The idea of “return” is an interesting one for Adoptees. When thinking about returning to our countries of birth, it can be a challenge to wrap our minds around the fact that a trip to these countries is, in fact, a return. We are returning to the place where our lives began. The place where people held us, fed us and cared for us before we made our first trip across the world. It is truly special to navigate a place that is both new and strange and yet still holds deep personal connections. What an odd mix of things!
In my position at Holt, I often get asked, “When is it a good time to take a trip back to (insert country of birth)?” But what I think whether we are adoptees or adoptive parents, what we are all really asking is, “How do I/How does my adopted child return?” It’s a question that many adoptive families encounter at different points in their maturation. Curiosity grows and so does the dream for many of us to put our feet back on the ground in the country where we were born or the place for our parents where we officially became a family. I think that the answer to this question can be quite nuanced, and having an intentional awareness of everyone’s expectations for a “return” is always the first step.
On the Vietnam heritage tour this summer, hosted by Holt International, there were eight families and nine Vietnamese Adoptees ranging in age from 11 to 31. From coast to coast, these families landed in the heat of Hanoi to experience Vietnam together. For me — a Korean adoptee and Holt’s adoptee programs coordinator — this tour was my first time in Vietnam and my first time on a family heritage tour.
It was amazing to be with these families as they navigated Vietnam, and we certainly made our way across the country in an extremely eventful fashion. From wearing handmade long dresses or “Qi Baos” in Hanoi, hiking through caves in the intense humidity at Hao Long Bay, meandering through the quaint and ancient town of Hoi An, to one chaotic and rainy night market in Ho Chi Minh City, we were there to explore and exist in a place of utter vibrancy.
It probably comes as no surprise that making a return trip to a birth country is emotional. It’s emotional for everyone. But during this trip, it was the emotions of the adoptive parents that really caught my attention. Many of the adoptive parents expressed that they wanted to take this trip for their children. But throughout the week, it became very clear that this trip meant a lot to them. Unlike many of the Adoptees who were too young to have clear memories of their lives before they came home to the U.S., Adoptive parents remembered places with distinct clarity. This rediscovery came as they traveled to the same places they traveled years ago when they first became a family. A few times, we ate at the same restaurant, visited the same orphanages and walked down the same streets that they walked down years ago. It was a new concept for me to think that this was a return for the parents as well.
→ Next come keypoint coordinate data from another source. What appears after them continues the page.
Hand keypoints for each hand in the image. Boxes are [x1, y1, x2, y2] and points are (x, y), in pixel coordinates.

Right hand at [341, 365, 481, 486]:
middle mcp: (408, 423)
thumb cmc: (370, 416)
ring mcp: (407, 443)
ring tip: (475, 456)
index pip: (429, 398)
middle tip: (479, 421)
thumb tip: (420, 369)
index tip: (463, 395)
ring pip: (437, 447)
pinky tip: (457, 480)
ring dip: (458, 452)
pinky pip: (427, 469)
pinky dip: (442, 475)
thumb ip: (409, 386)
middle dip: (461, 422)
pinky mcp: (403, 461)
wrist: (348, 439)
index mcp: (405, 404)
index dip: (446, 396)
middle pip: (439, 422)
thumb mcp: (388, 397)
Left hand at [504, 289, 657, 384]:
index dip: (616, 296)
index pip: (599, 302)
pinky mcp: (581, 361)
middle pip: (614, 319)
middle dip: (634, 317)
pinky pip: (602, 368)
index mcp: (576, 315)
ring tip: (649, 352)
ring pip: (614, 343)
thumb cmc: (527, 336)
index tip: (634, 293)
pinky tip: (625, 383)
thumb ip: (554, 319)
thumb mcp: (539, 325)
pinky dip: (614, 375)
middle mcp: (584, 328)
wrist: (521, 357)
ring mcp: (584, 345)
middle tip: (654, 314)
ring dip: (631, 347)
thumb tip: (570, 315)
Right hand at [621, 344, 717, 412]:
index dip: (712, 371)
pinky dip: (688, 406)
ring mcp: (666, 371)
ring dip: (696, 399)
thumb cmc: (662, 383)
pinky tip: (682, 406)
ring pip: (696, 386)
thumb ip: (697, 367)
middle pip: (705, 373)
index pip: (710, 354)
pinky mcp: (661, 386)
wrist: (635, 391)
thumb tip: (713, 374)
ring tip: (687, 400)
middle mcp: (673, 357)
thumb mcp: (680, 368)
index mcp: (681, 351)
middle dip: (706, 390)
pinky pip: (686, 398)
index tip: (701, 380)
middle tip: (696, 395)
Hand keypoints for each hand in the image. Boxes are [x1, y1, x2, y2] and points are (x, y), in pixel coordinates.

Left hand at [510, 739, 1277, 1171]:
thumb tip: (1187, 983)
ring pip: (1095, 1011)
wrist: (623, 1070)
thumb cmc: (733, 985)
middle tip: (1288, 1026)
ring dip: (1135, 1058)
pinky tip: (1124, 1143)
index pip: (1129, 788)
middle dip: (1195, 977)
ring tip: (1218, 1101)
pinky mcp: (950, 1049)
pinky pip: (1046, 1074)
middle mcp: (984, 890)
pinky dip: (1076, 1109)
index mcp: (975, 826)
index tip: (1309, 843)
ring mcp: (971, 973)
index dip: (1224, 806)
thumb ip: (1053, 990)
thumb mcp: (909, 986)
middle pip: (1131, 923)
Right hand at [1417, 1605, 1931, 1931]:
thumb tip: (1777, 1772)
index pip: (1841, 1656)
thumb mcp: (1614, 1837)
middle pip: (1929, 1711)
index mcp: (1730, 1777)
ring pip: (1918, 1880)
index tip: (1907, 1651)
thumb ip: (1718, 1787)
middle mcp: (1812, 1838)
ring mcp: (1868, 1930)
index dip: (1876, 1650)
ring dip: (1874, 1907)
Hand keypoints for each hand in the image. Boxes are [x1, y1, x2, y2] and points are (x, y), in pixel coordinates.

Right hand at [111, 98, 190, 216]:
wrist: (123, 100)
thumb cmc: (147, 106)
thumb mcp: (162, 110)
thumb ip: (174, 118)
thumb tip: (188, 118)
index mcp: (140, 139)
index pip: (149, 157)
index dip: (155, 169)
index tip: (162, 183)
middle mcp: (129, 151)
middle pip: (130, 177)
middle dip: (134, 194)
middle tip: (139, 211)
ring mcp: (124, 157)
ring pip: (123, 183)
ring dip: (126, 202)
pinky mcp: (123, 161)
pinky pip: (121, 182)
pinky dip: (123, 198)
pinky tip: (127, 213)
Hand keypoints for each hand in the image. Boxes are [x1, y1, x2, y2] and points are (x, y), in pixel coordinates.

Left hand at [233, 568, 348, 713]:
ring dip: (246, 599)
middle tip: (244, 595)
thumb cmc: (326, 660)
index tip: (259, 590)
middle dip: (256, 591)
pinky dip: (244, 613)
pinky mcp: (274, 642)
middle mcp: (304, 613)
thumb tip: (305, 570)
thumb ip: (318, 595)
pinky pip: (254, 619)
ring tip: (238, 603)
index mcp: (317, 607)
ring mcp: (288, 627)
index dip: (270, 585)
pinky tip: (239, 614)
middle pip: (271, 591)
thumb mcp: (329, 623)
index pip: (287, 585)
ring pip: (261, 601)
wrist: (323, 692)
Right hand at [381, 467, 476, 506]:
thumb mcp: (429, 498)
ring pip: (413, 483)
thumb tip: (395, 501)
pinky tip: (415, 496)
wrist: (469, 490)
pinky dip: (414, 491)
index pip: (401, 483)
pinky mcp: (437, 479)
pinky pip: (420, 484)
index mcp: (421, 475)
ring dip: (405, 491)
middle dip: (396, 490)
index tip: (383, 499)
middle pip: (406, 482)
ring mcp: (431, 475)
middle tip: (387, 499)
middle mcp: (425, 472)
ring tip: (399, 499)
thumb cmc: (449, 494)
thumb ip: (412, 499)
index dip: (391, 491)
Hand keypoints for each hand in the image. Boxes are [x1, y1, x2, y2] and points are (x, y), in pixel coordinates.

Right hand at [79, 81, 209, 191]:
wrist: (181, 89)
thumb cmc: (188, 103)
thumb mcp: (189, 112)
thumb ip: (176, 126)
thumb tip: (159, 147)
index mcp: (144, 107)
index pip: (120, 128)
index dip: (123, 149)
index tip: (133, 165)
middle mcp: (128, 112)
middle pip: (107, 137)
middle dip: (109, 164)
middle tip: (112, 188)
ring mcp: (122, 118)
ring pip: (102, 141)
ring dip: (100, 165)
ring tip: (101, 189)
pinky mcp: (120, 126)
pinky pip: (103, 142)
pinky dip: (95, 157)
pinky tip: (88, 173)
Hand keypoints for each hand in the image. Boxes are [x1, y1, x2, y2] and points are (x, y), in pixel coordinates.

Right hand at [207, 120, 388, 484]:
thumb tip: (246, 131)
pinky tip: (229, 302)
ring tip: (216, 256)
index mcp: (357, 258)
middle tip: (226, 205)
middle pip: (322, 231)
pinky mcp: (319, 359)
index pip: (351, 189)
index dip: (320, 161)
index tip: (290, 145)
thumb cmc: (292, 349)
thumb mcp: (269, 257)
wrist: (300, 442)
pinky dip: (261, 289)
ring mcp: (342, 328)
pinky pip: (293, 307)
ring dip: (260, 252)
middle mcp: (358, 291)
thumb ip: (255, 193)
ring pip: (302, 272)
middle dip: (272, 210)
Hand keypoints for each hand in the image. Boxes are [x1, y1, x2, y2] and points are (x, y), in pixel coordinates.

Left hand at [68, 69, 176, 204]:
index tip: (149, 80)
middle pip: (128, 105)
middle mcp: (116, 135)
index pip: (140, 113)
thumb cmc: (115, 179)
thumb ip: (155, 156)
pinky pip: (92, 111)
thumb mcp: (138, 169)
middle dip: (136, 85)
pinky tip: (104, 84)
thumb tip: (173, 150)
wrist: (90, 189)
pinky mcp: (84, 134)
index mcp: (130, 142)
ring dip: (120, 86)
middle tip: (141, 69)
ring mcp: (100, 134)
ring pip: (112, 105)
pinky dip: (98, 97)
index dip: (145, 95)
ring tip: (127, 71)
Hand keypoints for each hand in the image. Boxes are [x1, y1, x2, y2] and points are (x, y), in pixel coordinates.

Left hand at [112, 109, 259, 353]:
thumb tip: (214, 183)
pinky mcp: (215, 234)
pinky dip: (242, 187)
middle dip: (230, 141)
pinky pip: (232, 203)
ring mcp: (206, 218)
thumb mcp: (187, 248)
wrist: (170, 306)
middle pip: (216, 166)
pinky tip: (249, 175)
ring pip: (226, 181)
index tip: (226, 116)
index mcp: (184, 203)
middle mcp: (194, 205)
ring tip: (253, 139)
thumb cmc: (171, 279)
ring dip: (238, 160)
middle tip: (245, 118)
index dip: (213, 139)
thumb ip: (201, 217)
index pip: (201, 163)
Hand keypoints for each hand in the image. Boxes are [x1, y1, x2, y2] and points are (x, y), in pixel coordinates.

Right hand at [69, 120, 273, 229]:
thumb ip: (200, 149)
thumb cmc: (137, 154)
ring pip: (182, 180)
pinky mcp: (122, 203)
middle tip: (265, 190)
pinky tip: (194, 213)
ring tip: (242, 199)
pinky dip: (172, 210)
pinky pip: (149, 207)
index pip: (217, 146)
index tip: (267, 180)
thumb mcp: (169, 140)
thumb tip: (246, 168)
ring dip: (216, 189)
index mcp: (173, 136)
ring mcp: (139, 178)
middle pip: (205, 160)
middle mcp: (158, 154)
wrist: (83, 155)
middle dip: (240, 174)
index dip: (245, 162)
For Adoptees, it was emotional for different reasons. For some, it was the first time they were surrounded by people who looked like them — people that they had wondered about all of their lives — which helped to answer the ever-burning internal question, “What does it mean to be Vietnamese?” Although that question has no simple answers, witnessing the everyday life of Vietnamese families — families out at the park, grandmas and grandpas weaving their way through busy streets, young men and women sitting on tiny plastic stools at roadside lunch stands — helped everyone get closer to that answer.
These two different experiences — the experiences of parents and Adoptees — happened constantly and simultaneously throughout the tour. By observing these families interact with each other, I could clearly see that one great benefit of a group tour is that families can be a source of support for each other — and help each other to see things from multiple angles when they are open to learning from one another. We were always sharing with each other. And in that sharing, it was amazing to know that we were seeing the same things through different eyes and sharing in a common experience through different perspectives.
So the question remains: How do I return? And after this summer, my answer is this: Return clumsily with upended expectations, room for plenty of surprise, and an uninhibited openness to just learn. A week of exploration is not nearly enough to fully comprehend a place. And regardless of past memories, countries change, cultures shift and the world continues to turn.
Experiencing a place can help make it feel more real and I think that that is exactly what the heritage tour did for the participants. It made Vietnam more real than ever. On the last evening of the tour, I sat down with just Adoptees and asked them to fill in the blank of this statement. “Now that I have been to Vietnam….” Almost every response was, “I plan to come back.”
They all have learned how to return.